Slide Slam B3
Cortical Representations of Concrete and Abstract Concepts in Language Combine Visual and Linguistic Representations
Jerry Tang1, Amanda LeBel1, Alexander G. Huth1; 1University of Texas at Austin
To process natural language, the human brain relies on semantic representations that store knowledge acquired through perception and language. Some previous neuroimaging studies have found that semantic representations reflect perceptual properties of concepts, while others have found that semantic representations reflect word associations learned from language. However, little is known about how perceptual and linguistic information are combined in each semantically selective cortical region, and whether different concepts are represented by different amounts of perceptual and linguistic information. To address these issues, we constructed computational models of how visual and linguistic information combine to form semantic representations. We modeled visual representations using image embeddings extracted from a convolutional neural network. A novel propagation method was used to model abstract words by combining image embeddings of associated concrete words. We modeled linguistic representations using distributional word embeddings that capture word co-occurrence statistics across a large corpus.

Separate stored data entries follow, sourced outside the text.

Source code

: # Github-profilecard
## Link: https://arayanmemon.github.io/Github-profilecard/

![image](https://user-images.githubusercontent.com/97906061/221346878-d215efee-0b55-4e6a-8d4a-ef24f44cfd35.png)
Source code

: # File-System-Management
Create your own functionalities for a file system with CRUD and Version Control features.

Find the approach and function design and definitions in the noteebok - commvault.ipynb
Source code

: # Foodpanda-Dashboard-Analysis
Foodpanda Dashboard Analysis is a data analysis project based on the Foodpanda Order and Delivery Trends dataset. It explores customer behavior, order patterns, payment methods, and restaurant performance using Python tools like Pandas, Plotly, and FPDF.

We then combined the visual and linguistic embeddings for each word in different ratios to create semantic embedding spaces, which model different hypotheses for how visual and linguistic information are combined in the semantic system. We compared the different semantic embedding spaces to concept representations in each cortical region using a natural language fMRI experiment. Subjects listened to 5 hours of narrative stories from The Moth Radio Hour, and voxelwise encoding models were estimated to predict BOLD responses for each subject from the stimulus words. Comparing encoding model performance, we found that cortical regions near the visual system represent concepts by combining visual and linguistic information, while regions near the language system represent concepts using mostly linguistic information. Assessing individual concept representations near visual cortex, we found that more concrete concepts contain more visual information. Notably, however, we found that even many abstract concepts contain some amount of visual information from linguistically associated concrete concepts. Our results provide a computational account of how visual and linguistic information are combined to represent concrete and abstract semantic concepts across cortex.